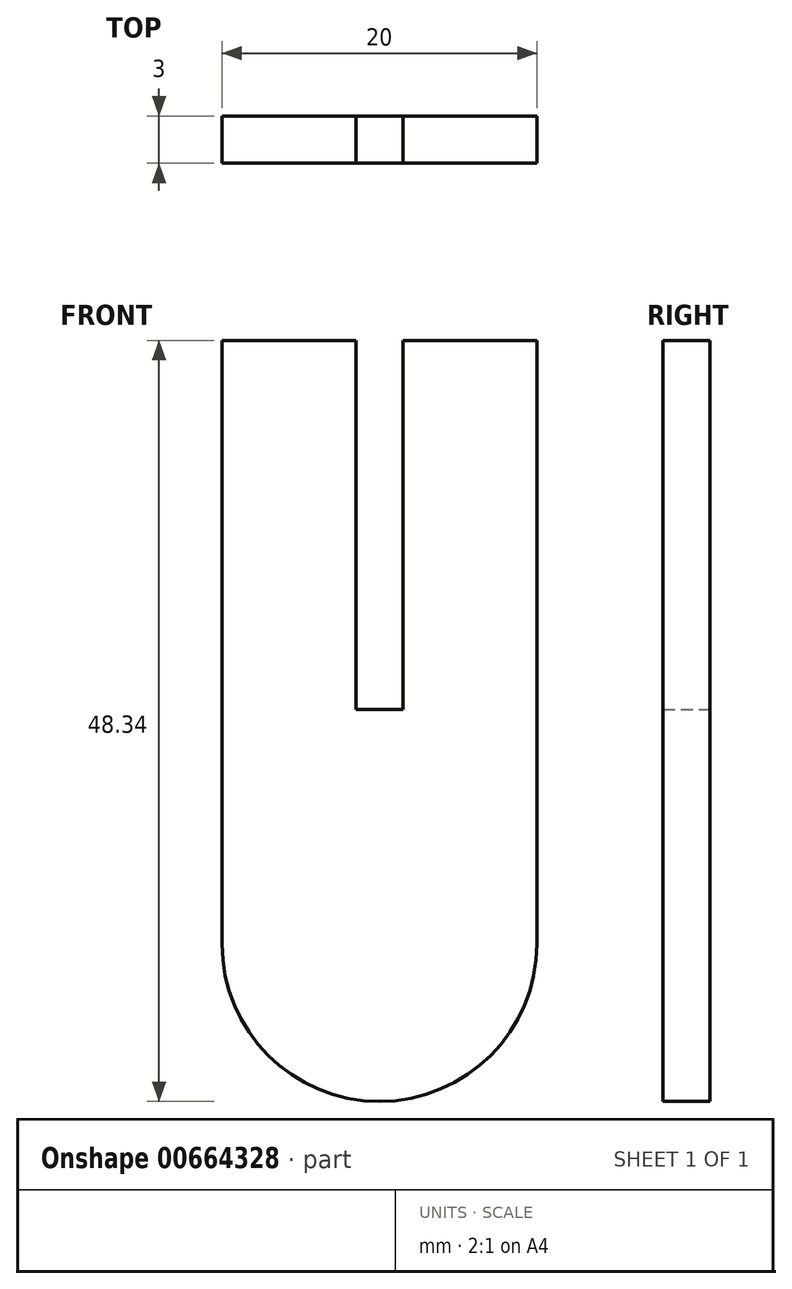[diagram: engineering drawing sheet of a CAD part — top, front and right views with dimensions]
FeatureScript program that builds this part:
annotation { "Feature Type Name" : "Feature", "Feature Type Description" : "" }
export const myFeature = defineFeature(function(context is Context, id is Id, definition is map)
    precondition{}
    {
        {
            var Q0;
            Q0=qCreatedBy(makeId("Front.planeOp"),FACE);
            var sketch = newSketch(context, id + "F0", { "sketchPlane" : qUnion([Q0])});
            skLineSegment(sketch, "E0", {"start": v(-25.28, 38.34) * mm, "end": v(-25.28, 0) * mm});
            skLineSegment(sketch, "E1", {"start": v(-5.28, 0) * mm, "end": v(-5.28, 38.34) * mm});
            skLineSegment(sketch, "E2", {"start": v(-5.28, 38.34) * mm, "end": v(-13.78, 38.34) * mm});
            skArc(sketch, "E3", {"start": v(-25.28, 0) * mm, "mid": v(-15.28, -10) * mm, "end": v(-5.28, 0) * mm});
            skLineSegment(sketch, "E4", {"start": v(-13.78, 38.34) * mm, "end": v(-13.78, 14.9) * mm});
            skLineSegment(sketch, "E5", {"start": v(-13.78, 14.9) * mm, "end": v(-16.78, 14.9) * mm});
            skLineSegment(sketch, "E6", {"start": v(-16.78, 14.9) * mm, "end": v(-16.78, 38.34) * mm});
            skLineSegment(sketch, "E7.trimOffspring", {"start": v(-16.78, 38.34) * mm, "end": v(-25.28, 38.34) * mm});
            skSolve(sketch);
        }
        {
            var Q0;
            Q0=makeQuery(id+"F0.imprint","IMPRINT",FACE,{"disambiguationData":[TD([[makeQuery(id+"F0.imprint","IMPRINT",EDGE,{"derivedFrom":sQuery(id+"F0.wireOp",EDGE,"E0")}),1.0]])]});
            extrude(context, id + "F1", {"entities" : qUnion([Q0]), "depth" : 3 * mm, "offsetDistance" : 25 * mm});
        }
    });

## [Problem to solve]
Recast the lines above as a Markdown table with the columns Row and Line, numbering each row and skipping any blank lines. Leave the picture out of the table.

## [Answer for this exercise]
| Row | Line |
|---|---|
| 1 | [diagram: engineering drawing sheet of a CAD part — top, front and right views with dimensions] |
| 2 | FeatureScript program that builds this part: |
| 3 | annotation { "Feature Type Name" : "Feature", "Feature Type Description" : "" } |
| 4 | export const myFeature = defineFeature(function(context is Context, id is Id, definition is map) |
| 5 |     precondition{} |
| 6 |     { |
| 7 |         { |
| 8 |             var Q0; |
| 9 |             Q0=qCreatedBy(makeId("Front.planeOp"),FACE); |
| 10 |             var sketch = newSketch(context, id + "F0", { "sketchPlane" : qUnion([Q0])}); |
| 11 |             skLineSegment(sketch, "E0", {"start": v(-25.28, 38.34) * mm, "end": v(-25.28, 0) * mm}); |
| 12 |             skLineSegment(sketch, "E1", {"start": v(-5.28, 0) * mm, "end": v(-5.28, 38.34) * mm}); |
| 13 |             skLineSegment(sketch, "E2", {"start": v(-5.28, 38.34) * mm, "end": v(-13.78, 38.34) * mm}); |
| 14 |             skArc(sketch, "E3", {"start": v(-25.28, 0) * mm, "mid": v(-15.28, -10) * mm, "end": v(-5.28, 0) * mm}); |
| 15 |             skLineSegment(sketch, "E4", {"start": v(-13.78, 38.34) * mm, "end": v(-13.78, 14.9) * mm}); |
| 16 |             skLineSegment(sketch, "E5", {"start": v(-13.78, 14.9) * mm, "end": v(-16.78, 14.9) * mm}); |
| 17 |             skLineSegment(sketch, "E6", {"start": v(-16.78, 14.9) * mm, "end": v(-16.78, 38.34) * mm}); |
| 18 |             skLineSegment(sketch, "E7.trimOffspring", {"start": v(-16.78, 38.34) * mm, "end": v(-25.28, 38.34) * mm}); |
| 19 |             skSolve(sketch); |
| 20 |         } |
| 21 |         { |
| 22 |             var Q0; |
| 23 |             Q0=makeQuery(id+"F0.imprint","IMPRINT",FACE,{"disambiguationData":[TD([[makeQuery(id+"F0.imprint","IMPRINT",EDGE,{"derivedFrom":sQuery(id+"F0.wireOp",EDGE,"E0")}),1.0]])]}); |
| 24 |             extrude(context, id + "F1", {"entities" : qUnion([Q0]), "depth" : 3 * mm, "offsetDistance" : 25 * mm}); |
| 25 |         } |
| 26 |     }); |